What type of real estate investment groups are there?

There are all kinds of real estate investment groups out there. Some target specific groups of people, such as college students, professionals of a certain income level, women, or people of a certain age, such as retirees. Meanwhile, others target members based on the types of investments they make (for example, mortgage financing, house flipping, rental properties, commercial properties, and more). Therefore, if you have strong preferences in the type of real estate portfolio you want to invest in, you might choose a group that specializes in a certain type of real estate investing. Some groups are also set up to focus on real estate investments in specific locations, such as one North American city or a certain state or province. Ultimately, real estate investment groups come in all shapes and sizes, so if you want to join one, it’s important to do some research and determine which one is right for you. 

Is it easy to join a real estate investment group?

Yes, it is relatively easy to join a real estate investment group. The first step is finding a group to join.

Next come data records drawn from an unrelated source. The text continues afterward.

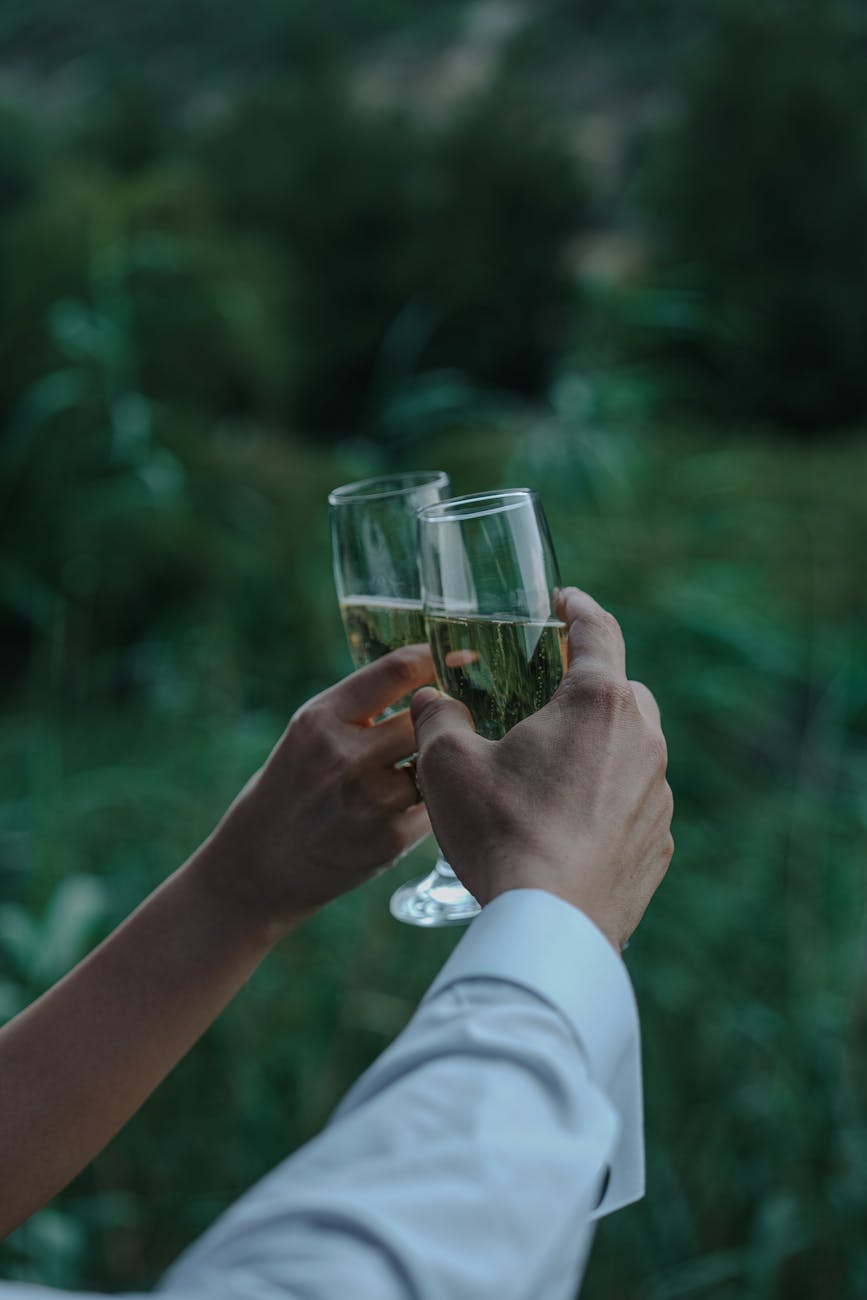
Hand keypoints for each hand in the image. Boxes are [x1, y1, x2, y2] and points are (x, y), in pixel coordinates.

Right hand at [198, 645, 434, 935]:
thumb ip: (363, 705)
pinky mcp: (388, 840)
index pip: (398, 670)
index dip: (436, 661)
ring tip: (406, 778)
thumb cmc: (296, 783)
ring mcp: (367, 800)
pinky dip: (428, 806)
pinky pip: (433, 808)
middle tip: (443, 729)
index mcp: (323, 717)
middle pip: (425, 720)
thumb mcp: (311, 731)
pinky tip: (399, 811)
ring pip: (433, 766)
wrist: (262, 859)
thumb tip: (434, 680)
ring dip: (431, 769)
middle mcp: (343, 755)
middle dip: (438, 723)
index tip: (460, 659)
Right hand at [411, 588, 673, 950]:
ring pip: (632, 748)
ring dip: (598, 746)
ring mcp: (657, 795)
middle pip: (621, 690)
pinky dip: (608, 798)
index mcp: (597, 703)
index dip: (577, 608)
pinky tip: (567, 822)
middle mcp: (642, 740)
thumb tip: (429, 700)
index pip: (598, 631)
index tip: (562, 601)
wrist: (551, 926)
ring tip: (549, 768)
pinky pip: (635, 802)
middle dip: (587, 683)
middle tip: (546, 692)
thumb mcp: (448, 767)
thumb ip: (437, 720)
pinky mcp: (659, 843)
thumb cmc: (501, 833)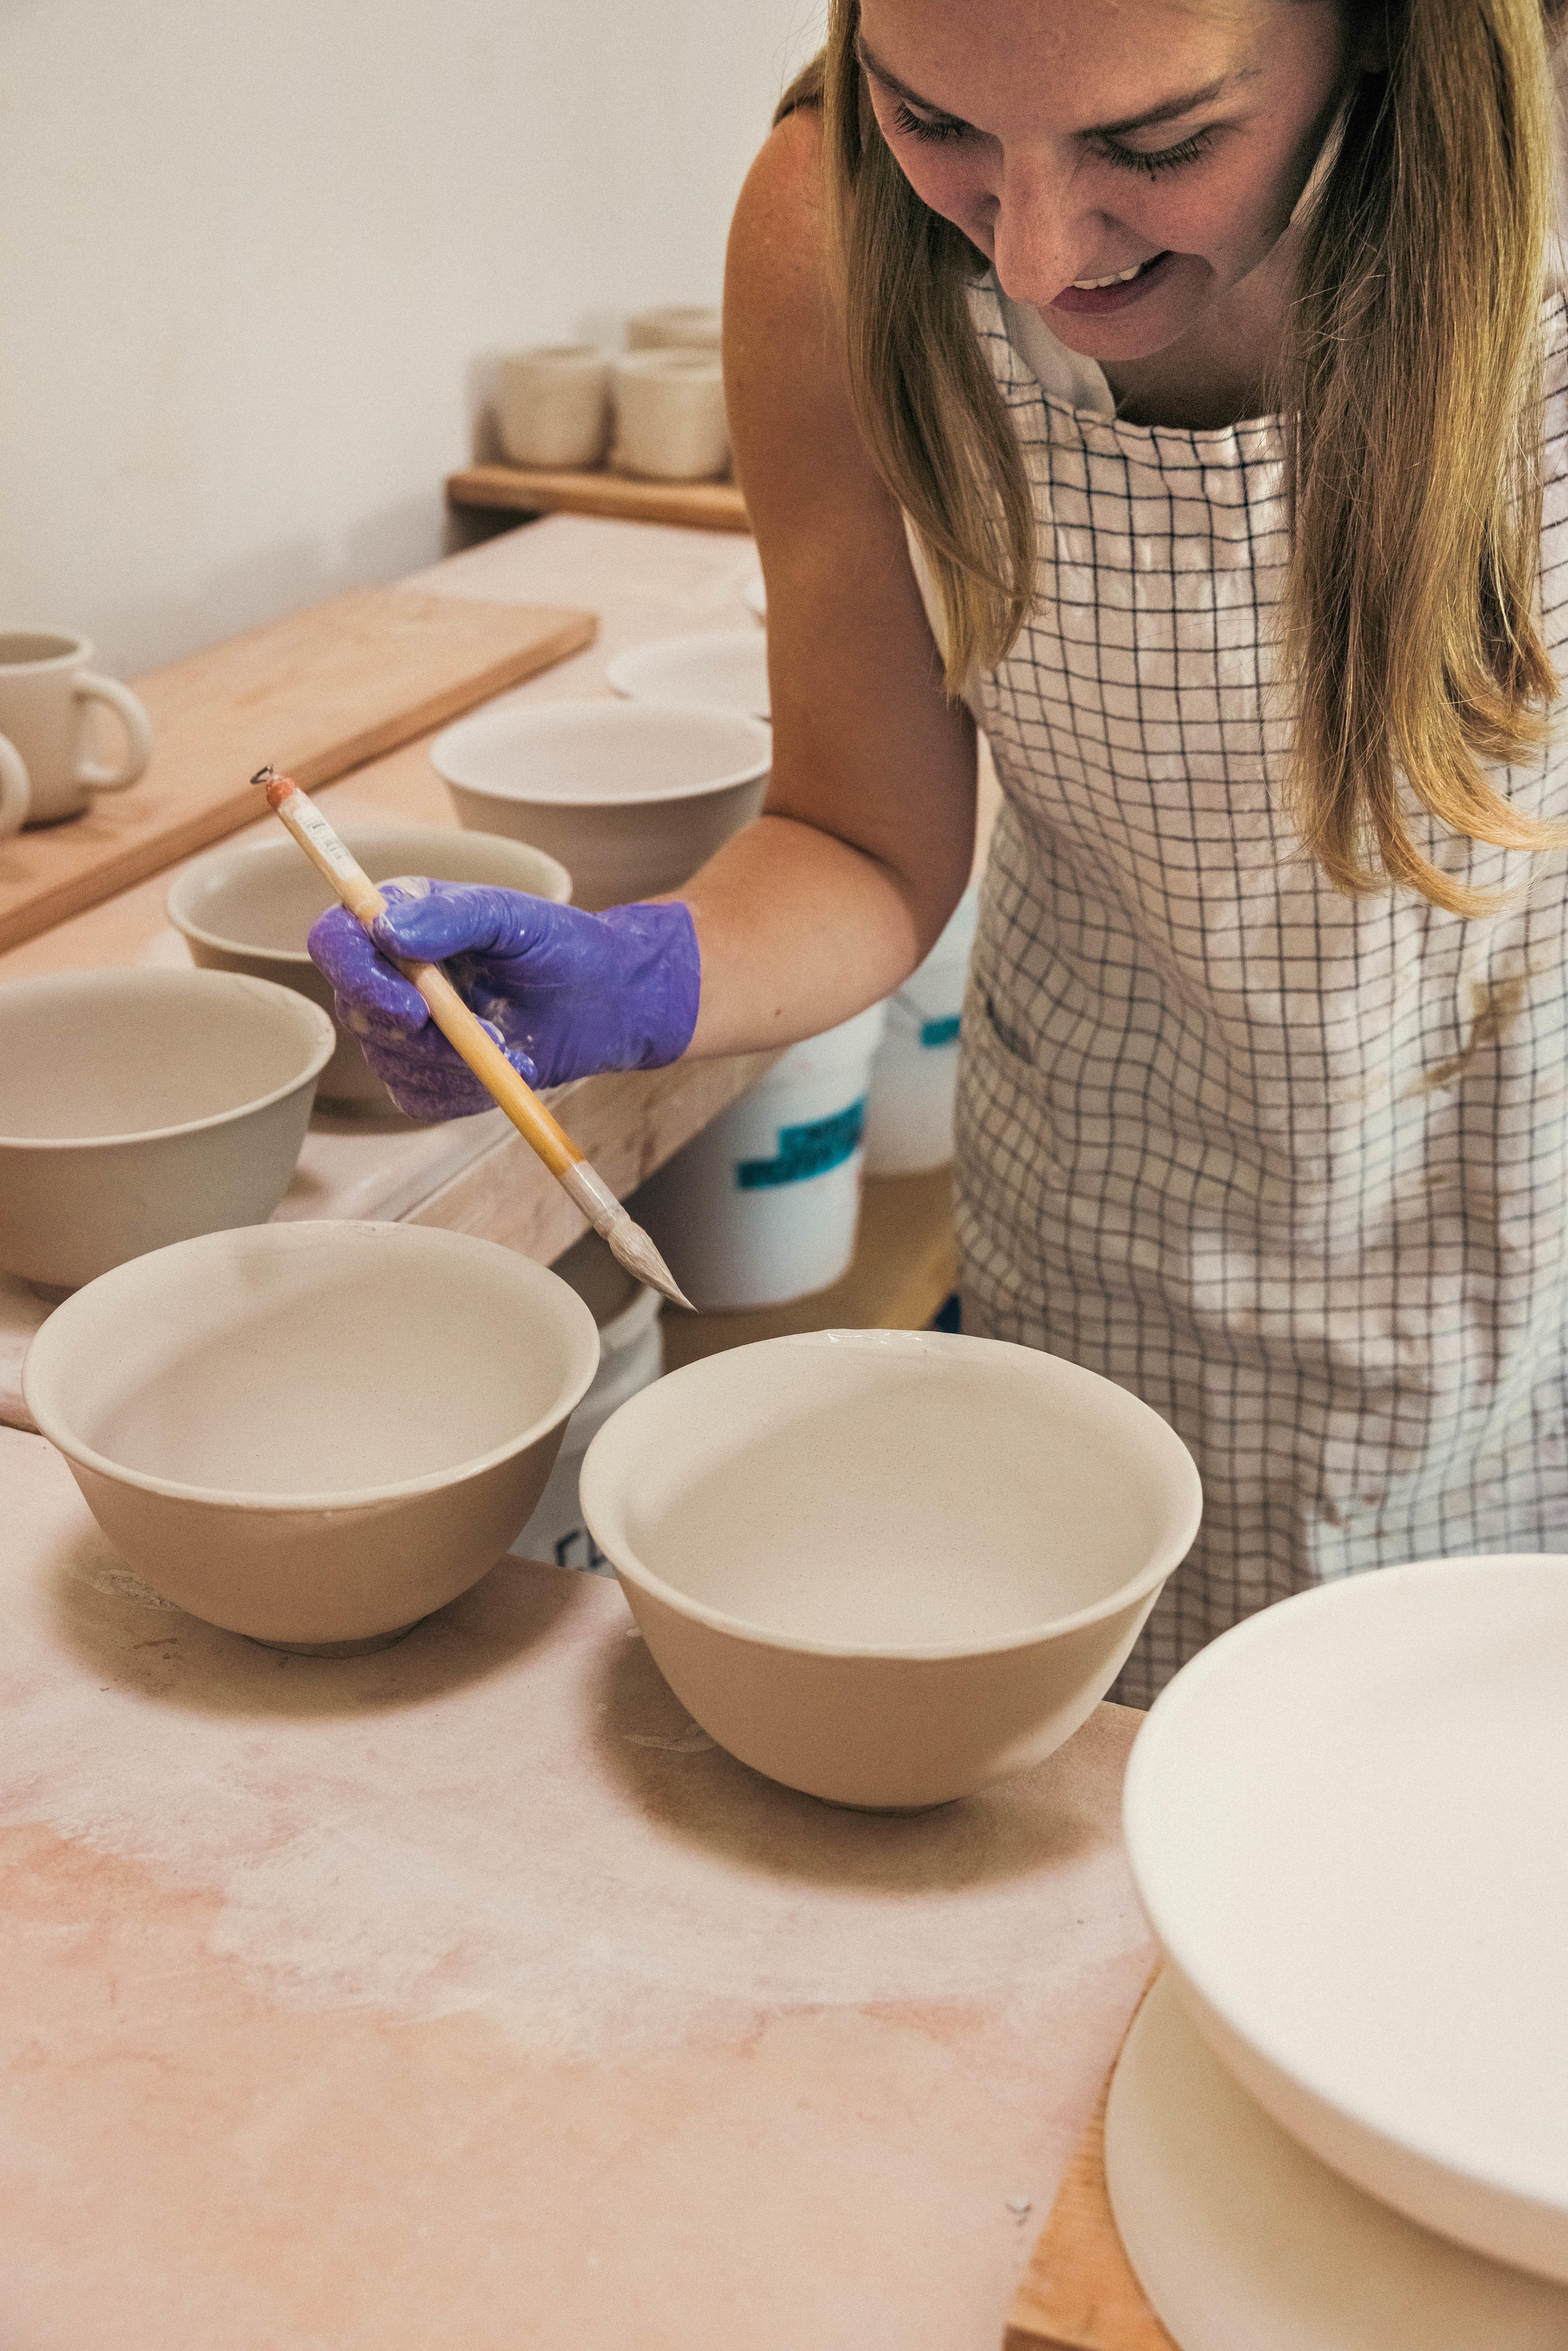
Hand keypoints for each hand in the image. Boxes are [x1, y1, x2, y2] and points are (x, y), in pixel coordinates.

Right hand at [308, 880, 700, 1120]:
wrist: (607, 1004)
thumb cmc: (563, 949)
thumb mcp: (513, 918)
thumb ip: (451, 917)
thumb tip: (387, 929)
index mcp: (402, 922)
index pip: (334, 941)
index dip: (355, 974)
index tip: (410, 1004)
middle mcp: (392, 974)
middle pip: (355, 1010)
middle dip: (420, 1033)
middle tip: (482, 1034)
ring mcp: (406, 1029)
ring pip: (387, 1062)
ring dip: (452, 1065)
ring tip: (509, 1048)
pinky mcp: (428, 1076)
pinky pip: (417, 1098)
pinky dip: (462, 1093)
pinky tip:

This process has never been easier thanks to the internet. From online real estate forums to social media websites like LinkedIn, there are many ways for prospective investors to find groups near them. From there, once you have found a group you are interested in joining, you simply have to ask if they are currently accepting members and learn more about their requirements. In most cases, real estate investment groups can be joined as long as you are willing to contribute the necessary capital. How much money you must supply varies between groups, as each has its own rules and bylaws. Beyond the capital requirements, there may also be monthly or annual fees to account for. 

How long a time should I join a real estate investment group?

You can join a real estate investment group for as short or long a time as you like. However, real estate investments in general favour the long-term investor rather than the short-term investor. So if you decide to join a real estate investment group, we recommend remaining in that group for a minimum of a few years to reap the benefits.